Source document:

In addition to the poor design, the reported statistics are not impressive and leave serious doubts on the sampling reliability. The survey was sent out to 2000 randomly selected protégés (out of 3M), but it was filled only by 167. This is unfortunate, and although I can acknowledge it is often difficult to get response to such kind of requests, I wonder how hard the authors tried to get responses (they don’t mention reminder emails, for example). Anyway, what is more troublesome is that ~40% of their randomly selected protégés replied that they were in a formal type of mentorship (“ thesis advisor” or “committee member of [their] thesis”) with the identified mentor. Yet they claim in the title and in the main manuscript that they investigate informal mentorship. What is even more troublesome is that in their rebuttal to the reviewers they state that because of such result from the survey they “have modified both the main manuscript as well as the Supplementary Materials to talk about mentorship in general, without specifying whether it is formal or informal”. Yet “informal mentorship” is still in the title as well as in a relevant part of the manuscript where the authors are trying to explain what makes their work different from another published work. Which brings me to the next point of discussion.

Exercise 1: List every number the critique of the mentorship study gives about the survey, and state what each one refers to.
Exercise 2: Condense the paragraph of the critique of the mentorship study that begins "In addition to the poor design" into a short bulleted list that keeps its main facts.
Base your answers only on the critique of the mentorship study.

Supplied information:
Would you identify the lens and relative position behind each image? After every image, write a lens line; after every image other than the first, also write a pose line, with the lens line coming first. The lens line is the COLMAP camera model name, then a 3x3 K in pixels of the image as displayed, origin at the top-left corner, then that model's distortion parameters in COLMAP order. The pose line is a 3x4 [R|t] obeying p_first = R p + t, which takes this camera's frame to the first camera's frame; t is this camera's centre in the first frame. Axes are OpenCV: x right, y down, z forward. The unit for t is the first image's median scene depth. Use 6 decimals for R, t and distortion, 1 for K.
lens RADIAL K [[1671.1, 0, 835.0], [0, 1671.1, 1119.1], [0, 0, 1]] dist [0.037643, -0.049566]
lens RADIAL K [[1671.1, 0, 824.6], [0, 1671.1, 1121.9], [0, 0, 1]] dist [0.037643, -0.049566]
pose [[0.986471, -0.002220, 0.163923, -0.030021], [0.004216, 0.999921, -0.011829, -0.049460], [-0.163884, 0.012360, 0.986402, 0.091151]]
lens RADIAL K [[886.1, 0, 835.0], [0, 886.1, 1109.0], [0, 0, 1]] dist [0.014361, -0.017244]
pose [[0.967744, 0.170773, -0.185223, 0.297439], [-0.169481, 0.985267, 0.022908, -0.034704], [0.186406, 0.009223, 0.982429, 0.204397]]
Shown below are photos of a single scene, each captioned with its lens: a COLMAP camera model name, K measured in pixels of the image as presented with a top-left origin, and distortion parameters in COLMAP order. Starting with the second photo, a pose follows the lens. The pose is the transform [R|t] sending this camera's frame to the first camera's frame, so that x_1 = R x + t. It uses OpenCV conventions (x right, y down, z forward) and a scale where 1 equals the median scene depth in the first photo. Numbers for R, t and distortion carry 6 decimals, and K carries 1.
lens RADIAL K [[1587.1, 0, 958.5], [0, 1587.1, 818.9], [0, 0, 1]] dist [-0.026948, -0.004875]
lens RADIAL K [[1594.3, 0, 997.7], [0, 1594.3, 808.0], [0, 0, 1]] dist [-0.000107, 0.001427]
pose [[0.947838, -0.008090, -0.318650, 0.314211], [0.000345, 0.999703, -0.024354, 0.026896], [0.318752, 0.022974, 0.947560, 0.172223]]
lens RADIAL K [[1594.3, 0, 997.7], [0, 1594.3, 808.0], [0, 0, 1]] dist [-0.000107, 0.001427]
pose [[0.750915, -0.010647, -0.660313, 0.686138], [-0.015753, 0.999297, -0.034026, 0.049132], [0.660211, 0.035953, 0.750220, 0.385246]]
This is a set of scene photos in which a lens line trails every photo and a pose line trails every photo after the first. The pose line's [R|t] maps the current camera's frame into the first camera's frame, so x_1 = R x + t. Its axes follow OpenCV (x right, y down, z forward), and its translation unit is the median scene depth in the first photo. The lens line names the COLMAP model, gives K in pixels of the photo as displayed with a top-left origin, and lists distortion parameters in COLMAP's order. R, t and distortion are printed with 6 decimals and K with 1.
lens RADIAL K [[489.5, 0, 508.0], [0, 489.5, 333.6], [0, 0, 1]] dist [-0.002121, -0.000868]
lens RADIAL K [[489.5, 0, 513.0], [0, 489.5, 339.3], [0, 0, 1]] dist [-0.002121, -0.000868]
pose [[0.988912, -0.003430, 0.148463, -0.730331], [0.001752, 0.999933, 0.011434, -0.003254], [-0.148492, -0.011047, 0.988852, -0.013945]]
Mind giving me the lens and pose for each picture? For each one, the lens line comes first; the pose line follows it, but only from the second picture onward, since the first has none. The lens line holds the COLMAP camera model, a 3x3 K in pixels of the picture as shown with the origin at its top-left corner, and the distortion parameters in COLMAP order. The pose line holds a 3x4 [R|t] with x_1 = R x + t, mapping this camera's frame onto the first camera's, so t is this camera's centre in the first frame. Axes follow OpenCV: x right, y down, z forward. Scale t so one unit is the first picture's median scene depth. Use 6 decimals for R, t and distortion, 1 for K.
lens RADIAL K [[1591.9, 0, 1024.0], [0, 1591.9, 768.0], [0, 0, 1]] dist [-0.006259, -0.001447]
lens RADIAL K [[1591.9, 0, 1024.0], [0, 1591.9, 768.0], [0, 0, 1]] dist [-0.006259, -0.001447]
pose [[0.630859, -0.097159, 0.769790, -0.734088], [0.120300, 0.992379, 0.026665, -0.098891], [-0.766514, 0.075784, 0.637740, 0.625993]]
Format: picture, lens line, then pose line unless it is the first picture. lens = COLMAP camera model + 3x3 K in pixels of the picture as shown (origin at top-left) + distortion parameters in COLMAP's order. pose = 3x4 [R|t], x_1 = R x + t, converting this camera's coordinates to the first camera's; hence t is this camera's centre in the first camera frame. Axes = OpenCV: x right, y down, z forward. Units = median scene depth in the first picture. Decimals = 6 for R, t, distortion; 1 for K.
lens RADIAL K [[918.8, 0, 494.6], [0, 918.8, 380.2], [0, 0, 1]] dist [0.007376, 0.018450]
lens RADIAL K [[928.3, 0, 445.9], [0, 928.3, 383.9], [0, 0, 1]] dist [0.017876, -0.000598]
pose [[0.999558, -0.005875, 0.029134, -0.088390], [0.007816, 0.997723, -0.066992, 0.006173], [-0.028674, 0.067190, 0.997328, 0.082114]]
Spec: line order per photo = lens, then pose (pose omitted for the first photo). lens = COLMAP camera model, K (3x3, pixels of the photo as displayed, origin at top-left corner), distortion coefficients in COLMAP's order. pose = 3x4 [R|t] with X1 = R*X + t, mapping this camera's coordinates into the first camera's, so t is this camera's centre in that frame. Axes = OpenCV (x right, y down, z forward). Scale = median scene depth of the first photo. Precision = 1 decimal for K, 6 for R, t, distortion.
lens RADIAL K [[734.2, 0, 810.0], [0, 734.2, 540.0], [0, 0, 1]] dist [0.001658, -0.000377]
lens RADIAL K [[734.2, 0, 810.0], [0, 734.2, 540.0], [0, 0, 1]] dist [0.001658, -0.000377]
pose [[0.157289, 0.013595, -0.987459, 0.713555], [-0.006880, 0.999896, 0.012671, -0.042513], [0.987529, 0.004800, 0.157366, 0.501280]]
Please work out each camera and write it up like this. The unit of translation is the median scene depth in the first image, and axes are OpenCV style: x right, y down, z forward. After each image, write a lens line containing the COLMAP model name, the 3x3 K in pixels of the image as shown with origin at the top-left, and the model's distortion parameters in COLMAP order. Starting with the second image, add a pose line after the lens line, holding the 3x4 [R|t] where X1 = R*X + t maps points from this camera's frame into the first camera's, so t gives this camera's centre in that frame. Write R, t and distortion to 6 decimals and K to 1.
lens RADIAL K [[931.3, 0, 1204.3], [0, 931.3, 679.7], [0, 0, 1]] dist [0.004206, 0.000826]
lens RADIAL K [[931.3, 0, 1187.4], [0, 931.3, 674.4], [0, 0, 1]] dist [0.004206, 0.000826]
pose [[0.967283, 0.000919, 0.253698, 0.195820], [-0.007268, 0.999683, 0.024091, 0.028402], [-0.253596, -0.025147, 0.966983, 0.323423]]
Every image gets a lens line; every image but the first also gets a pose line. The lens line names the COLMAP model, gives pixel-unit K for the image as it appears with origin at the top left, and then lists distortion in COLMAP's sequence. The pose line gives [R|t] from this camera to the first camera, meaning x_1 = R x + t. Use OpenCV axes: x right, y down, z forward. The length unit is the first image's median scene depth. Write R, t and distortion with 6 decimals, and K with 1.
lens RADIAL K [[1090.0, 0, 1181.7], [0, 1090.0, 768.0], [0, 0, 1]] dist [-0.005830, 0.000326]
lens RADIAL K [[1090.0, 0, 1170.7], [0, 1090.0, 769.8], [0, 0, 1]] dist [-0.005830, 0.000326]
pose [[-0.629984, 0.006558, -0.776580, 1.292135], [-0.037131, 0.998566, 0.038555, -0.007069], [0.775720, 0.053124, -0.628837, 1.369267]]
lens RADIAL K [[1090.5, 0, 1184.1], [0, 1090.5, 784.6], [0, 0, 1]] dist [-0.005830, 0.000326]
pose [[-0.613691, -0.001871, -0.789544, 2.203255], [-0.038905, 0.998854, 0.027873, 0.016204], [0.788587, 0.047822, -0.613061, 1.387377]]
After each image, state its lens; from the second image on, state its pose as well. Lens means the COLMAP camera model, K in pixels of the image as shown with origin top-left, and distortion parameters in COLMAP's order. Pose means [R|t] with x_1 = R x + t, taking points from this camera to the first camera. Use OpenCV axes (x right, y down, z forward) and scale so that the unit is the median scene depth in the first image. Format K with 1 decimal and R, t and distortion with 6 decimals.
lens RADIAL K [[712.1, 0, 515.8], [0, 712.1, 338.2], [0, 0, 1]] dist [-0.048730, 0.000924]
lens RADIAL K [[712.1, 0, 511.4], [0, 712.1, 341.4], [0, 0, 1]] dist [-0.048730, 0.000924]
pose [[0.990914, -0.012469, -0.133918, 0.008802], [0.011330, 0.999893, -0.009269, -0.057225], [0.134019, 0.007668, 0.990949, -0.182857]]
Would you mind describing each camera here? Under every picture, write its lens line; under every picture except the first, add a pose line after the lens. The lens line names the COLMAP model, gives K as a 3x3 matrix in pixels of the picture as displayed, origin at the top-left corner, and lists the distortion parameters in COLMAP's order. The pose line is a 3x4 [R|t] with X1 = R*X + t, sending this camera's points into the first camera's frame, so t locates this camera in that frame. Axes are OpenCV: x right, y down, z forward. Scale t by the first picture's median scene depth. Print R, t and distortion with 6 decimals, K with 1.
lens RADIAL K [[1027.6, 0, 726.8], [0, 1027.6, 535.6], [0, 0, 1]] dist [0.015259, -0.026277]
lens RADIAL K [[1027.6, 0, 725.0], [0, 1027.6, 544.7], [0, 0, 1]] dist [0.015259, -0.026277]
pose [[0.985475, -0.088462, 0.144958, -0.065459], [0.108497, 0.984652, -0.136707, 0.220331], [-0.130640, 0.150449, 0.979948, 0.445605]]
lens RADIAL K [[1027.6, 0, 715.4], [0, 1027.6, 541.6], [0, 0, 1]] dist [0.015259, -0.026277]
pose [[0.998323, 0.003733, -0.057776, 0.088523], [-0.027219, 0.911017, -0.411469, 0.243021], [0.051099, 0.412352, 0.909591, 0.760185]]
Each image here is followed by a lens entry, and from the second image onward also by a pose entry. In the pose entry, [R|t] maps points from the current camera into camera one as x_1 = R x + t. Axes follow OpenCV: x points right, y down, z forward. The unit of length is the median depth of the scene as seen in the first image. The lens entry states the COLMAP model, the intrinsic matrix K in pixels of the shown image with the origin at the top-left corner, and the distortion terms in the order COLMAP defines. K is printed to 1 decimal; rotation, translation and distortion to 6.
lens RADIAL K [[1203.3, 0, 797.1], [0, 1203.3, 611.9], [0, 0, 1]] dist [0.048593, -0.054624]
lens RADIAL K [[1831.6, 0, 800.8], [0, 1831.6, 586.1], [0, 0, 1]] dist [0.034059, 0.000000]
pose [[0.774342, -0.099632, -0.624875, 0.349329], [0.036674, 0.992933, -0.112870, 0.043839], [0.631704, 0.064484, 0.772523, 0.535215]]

Answer area 1:
- 2000: the randomly selected protégés the survey was sent to
- 3M: the total pool of protégés the sample was drawn from
- 167: the protégés who filled out the survey
- ~40%: the share of randomly selected protégés who replied that they were in a formal type of mentorship with the identified mentor

Answer area 2:
- The reported statistics are weak and raise doubts about sampling reliability.
- The survey went to 2000 randomly selected protégés out of 3M, but only 167 responded. The authors do not mention efforts such as reminder emails.
- About 40% of respondents said their mentorship was formal, either as a thesis advisor or as a thesis committee member, even though the study claims to investigate informal mentorship.
- In their rebuttal, the authors said they had revised the manuscript to discuss mentorship in general. Yet "informal mentorship" still appears in the title and in the part of the manuscript that distinguishes their work from another published work.